Sebagai pedoman dalam menyajikan pertunjukan wayang biasanya seorang dalang akan menggunakan pakem pedalangan berupa buku pedalangan. Akan tetapi ada beberapa dalang yang menggunakan catatan dari dalang-dalang sebelumnya atau diperoleh lewat keturunan. Dalam pementasannya seorang dalang memiliki kebebasan untuk berimprovisasi, karena pakem pedalangan tersebut sebenarnya hanya berisi inti ceritera pokok saja. Improvisasi itu bertujuan untuk lebih menghidupkan suasana dan membuat pertunjukan menjadi lebih menarik.  Dalam pertunjukkan seni wayang thengul, wayangnya meiliki karakteristik warna wajah hampir sama dengan wayang kulit, hanya saja wayang thengul dibuat tiga dimensi.   Warna rias wajah pada wayang sebenarnya mempunyai arti simbolis yang berbeda-beda.  Ada warna merah, putih, hitam, merah muda atau disebut dengan warna jambon.
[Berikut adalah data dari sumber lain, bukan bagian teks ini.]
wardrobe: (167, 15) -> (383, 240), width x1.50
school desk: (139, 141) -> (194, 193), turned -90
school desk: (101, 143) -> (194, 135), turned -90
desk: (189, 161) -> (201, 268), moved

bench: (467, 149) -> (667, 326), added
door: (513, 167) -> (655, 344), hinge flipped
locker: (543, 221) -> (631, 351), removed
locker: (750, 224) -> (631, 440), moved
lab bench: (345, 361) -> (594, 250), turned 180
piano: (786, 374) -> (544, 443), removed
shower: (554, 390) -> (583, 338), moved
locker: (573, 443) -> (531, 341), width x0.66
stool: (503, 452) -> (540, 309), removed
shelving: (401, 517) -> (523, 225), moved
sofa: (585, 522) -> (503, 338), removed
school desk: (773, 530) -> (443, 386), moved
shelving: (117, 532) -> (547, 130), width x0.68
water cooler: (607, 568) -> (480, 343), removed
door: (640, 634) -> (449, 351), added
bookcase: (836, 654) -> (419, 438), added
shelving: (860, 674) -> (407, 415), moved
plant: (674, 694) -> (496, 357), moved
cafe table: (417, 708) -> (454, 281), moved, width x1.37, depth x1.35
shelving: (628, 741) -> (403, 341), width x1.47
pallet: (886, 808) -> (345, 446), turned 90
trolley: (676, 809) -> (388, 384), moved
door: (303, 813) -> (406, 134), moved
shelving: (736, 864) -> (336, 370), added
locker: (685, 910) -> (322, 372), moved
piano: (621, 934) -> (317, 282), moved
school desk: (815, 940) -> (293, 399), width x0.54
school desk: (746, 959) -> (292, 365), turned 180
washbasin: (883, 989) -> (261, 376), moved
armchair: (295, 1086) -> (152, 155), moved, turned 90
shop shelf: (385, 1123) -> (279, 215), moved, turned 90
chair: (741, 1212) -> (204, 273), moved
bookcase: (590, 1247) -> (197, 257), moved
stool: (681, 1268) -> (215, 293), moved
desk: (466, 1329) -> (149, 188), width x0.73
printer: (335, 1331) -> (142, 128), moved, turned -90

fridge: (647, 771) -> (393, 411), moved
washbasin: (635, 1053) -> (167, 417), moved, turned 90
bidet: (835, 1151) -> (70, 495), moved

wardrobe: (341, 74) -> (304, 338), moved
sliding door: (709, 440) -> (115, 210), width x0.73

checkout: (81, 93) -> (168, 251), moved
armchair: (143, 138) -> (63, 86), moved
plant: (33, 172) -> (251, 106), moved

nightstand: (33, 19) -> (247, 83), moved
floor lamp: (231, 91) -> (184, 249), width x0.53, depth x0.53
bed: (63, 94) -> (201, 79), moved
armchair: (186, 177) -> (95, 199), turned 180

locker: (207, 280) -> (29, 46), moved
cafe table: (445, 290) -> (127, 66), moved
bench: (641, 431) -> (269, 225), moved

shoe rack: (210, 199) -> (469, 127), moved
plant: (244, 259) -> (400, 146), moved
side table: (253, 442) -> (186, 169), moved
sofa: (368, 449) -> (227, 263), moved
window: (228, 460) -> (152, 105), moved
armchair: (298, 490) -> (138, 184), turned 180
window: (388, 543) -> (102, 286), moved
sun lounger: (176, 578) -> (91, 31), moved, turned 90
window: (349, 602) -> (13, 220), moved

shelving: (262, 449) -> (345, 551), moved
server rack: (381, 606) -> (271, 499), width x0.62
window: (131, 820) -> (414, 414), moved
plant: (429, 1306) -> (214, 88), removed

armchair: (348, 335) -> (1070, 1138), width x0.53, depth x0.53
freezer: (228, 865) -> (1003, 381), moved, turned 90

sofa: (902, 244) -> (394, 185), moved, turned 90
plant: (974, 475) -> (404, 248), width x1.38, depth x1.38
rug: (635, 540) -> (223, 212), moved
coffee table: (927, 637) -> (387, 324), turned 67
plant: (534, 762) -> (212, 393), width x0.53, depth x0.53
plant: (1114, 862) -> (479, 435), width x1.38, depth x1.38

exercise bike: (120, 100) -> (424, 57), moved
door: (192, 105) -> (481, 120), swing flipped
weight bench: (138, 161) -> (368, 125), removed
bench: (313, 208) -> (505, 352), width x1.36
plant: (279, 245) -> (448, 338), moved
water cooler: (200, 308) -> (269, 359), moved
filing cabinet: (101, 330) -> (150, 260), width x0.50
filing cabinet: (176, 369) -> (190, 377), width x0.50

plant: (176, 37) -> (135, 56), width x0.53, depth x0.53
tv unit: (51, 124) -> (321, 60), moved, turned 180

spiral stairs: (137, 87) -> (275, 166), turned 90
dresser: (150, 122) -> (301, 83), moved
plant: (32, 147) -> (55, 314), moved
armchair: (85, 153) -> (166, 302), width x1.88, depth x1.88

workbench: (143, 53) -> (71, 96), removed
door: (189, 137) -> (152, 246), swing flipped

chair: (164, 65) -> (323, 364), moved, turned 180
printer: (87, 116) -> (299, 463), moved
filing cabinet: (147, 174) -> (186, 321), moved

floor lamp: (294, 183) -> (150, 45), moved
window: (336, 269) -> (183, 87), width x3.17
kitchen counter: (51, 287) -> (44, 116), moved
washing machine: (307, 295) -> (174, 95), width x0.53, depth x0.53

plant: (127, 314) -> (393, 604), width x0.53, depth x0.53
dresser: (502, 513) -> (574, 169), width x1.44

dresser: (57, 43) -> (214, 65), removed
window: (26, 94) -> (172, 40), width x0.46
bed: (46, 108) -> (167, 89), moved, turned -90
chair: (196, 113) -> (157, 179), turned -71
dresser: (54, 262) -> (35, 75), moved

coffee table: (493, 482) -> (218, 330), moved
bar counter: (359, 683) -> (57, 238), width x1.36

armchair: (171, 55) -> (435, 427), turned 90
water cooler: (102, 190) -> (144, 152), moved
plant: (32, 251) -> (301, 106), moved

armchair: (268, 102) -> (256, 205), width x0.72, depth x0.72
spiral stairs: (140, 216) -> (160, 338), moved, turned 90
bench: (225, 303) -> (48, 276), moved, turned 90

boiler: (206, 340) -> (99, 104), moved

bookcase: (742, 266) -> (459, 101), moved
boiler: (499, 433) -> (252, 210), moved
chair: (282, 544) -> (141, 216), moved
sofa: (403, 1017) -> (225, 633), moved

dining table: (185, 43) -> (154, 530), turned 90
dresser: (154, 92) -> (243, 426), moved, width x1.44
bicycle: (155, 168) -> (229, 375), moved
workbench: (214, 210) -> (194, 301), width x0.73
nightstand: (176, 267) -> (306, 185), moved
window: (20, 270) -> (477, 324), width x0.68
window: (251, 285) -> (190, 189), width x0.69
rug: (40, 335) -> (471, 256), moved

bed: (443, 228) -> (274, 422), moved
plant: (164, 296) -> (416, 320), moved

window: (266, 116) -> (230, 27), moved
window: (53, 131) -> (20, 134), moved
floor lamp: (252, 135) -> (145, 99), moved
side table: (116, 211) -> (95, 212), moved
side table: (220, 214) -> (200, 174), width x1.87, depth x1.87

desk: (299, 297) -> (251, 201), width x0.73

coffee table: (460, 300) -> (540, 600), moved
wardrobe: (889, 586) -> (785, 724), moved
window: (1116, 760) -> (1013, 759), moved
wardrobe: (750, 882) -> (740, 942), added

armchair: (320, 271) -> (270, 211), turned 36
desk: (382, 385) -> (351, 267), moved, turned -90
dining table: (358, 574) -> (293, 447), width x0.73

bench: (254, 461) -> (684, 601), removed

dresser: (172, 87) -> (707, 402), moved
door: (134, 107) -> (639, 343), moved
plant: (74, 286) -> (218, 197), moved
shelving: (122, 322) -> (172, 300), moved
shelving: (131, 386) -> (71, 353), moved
Warna rias merah untuk wajah misalnya, sebagian besar menunjukkan sifat angkara murka, akan tetapi tidak ada ketentuan umum mengenai warna wajah tersebut.  Mengenai posisi peletakan wayang sendiri juga memiliki arti, seperti terlihat dalam gambar, bahwa wayang yang diletakkan pada posisi sebelah kanan dalang adalah tokoh-tokoh yang meiliki karakter yang abik sedang yang berada di kiri dalang memiliki sifat yang buruk. 
  
Dari pertunjukkan wayang ini sebenarnya dapat dipetik berbagai pelajaran mengenai kehidupan manusia di dunia, karena wayang ini memiliki makna dan filosofi tentang kehidupan. Dalam Antropologi di kenal istilah “life cycle” atau proses ontogenesis.  Dinama manusia itu lahir hingga mati.  Kehidupan adalah suatu rentetan berkesinambungan dan yang lewat menyambungkan yang sekarang; dan horizon masa datang menggiring kita ke arahnya. Seperti dalam ceritera pewayangan yang selalu bercerita mengenai pesan – pesan moral. Dalam masyarakat jawa dikenal istilah “sangkan paraning dumadi” yaitu intinya adalah menceritakan suatu proses dimana manusia itu berasal atau proses terjadinya suatu manusia dan manusia itu mulai tumbuh, berkembang hingga manusia itu mati.  Dalam filosofi itu masih banyak makna yang terkandung di dalamnya dimana manusia diajarkan untuk menjaga keseimbangan hubungan baik secara vertikal dan horisontal. Orang jawa mengatakan bahwa manusia hidup itu adalah untuk belajar bagaimana caranya mati yang artinya manusia itu diharapkan berbuat baik terhadap sesama dan Tuhannya agar kelak meninggal dengan sempurna dan meninggalkan amal yang baik.  Namun, temuan penelitian ini menunjukkan adanya indikasi pergeseran yang disebabkan karena penyesuaian terhadap berbagai perubahan yang terjadi mulai dari cara pementasan wayang dulu dengan sekarang serta yang meliputi pergeseran seperti peristiwa pertunjukan, waktu, penonton, konten, dan ruang, dimana perbedaan ini pada akhirnya mengakibatkan munculnya pergeseran makna ruang dalam suatu pementasan wayang Jawa.